Annick Redor

Née à Nantes en 1952, elle vit et travaille à Sainte-Marie-de-Vaux (87).

Née à Nantes, le 1er juillet 1952, Annick Redor, à 24 ans, quitte les hôpitaux où elle exerçait le métier d’infirmière.
Elle rentre alors à l’école des Beaux-Arts de Nantes, fait des études « de modèles vivants » pendant 5 ans, à Nantes, Paris et Limoges. Elle apprend la technique de l’huile à l’ancienne dans un atelier parisien et  fera une année d’ icônes avec un père orthodoxe russe.
Puis ce fut la période des voyages à travers l’Europe et les Etats -Unis.
Il y eut un  voyage de 6 mois en Afrique  noire avec  la traversée du Sahara en 2 CV, un séjour d’une année dans un village isolé du Gabon avec le père de ses deux filles.
Installée dans le limousin, elle prendra enfin la décision d’aller sur « sa » route, celle de l’art et  trouvera cette technique très particulière qui lui donne une écriture très personnelle.
Annick REDOR  accumule prix et expositions, tant en France qu’à l’étranger depuis plus de 35   ans maintenant.
Au début du 21éme siècle, elle « recevra » en parallèle de son travail sur l’humain qu’elle appelle  « son hymne à la vie »  plus d’une centaine de toiles sur papier de cellulose pure, appelées, peintures médiumniques. Or, cuivre, bronze, argent se bousculent pour traduire un monde où l’Esprit domine sur la matière.
Depuis 2016, c’est une projection dans des techniques nouvelles qui l’emmèneront dans des mondes d’une nouvelle réalité où l’espace temps est bousculé.
Toute œuvre, qu’elle soit sur papier ou sur toile, de petit ou très grand format, commence par un trait lancé directement à la cartouche d’encre de chine. Il n’y a pas de dessin au préalable, pas de modèle dans l’atelier. C’est un instant de travail alchimique, ou des émotions vécues  se retrouvent projetées sur la surface blanche en quelques dixièmes de seconde, à la manière des calligraphes orientaux.
Le trait doit être parfait. les pleins et les déliés se contrôlent au moyen d’une pression plus ou moins forte sur la ventouse du fond de la cartouche d’encre.

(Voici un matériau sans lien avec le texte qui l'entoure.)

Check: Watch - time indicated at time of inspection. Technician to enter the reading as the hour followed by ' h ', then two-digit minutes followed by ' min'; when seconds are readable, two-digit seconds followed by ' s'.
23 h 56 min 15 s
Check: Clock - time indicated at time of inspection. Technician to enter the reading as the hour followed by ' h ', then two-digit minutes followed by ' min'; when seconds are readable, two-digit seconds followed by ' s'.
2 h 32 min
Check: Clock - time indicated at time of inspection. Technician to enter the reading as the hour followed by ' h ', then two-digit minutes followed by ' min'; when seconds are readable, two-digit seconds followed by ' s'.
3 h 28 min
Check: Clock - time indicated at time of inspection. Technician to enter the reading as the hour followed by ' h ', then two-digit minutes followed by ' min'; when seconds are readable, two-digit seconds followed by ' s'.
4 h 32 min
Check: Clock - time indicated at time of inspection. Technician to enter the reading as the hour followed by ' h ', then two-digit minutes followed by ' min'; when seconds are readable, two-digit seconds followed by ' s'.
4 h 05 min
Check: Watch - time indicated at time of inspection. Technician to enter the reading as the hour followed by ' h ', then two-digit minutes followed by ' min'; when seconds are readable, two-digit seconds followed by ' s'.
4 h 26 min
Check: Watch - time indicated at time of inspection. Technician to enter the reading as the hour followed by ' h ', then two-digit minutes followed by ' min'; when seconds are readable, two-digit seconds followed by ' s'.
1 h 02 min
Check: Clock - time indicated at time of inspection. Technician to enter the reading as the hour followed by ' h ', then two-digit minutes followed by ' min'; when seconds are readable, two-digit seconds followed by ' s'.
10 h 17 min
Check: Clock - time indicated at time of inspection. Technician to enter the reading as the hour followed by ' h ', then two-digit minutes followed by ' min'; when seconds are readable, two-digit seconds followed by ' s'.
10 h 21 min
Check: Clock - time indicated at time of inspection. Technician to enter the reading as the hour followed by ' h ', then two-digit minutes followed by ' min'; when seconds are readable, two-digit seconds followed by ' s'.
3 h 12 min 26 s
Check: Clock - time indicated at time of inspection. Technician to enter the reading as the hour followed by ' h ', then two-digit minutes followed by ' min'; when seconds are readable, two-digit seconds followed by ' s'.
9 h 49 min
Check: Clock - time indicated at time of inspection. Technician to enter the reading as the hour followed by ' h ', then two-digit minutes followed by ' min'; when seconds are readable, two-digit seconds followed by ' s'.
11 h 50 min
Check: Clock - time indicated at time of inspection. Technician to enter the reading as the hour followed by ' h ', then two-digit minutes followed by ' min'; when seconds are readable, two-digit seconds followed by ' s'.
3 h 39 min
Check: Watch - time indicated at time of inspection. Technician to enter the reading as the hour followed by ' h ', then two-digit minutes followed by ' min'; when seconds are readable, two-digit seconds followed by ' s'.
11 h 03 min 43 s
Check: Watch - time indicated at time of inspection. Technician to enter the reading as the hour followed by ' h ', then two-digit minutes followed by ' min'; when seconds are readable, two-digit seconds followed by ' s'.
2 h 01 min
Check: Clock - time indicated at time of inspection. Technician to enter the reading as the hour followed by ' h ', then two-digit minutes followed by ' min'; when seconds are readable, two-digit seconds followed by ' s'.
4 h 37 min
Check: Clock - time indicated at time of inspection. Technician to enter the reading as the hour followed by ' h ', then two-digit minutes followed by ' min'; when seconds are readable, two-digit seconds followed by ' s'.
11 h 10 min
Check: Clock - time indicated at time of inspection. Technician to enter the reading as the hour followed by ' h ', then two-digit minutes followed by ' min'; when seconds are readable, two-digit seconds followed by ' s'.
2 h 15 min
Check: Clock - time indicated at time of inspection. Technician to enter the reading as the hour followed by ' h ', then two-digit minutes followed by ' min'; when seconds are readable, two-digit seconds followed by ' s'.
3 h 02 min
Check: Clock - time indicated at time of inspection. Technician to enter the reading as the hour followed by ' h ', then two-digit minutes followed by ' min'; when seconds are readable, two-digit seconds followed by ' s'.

Un temps de préparation, touchant à la méditation, est nécessaire à la préparation de ce état d’esprit. Mon mental est alors vide de toute intention précise, seule une immense nécessité de dire le bonheur de vivre est là sous la forme d’un évènement tout ordinaire de la vie que je vais capter en un éclair.
La couleur qu’elle soit huile, acrylique, aquarelle ou pastel, vient ensuite, une fois le dessin sec, à plat. J’ utilise toutes les couleurs au gré des émotions à traduire, qu’elles soient pastellisées dans des tons doux, de rose, bleu, vert, que ce soit des terres, de toutes nuances, ou bien des teintes saturées, des rouges profonds, des bleus denses, des jaunes vibrants…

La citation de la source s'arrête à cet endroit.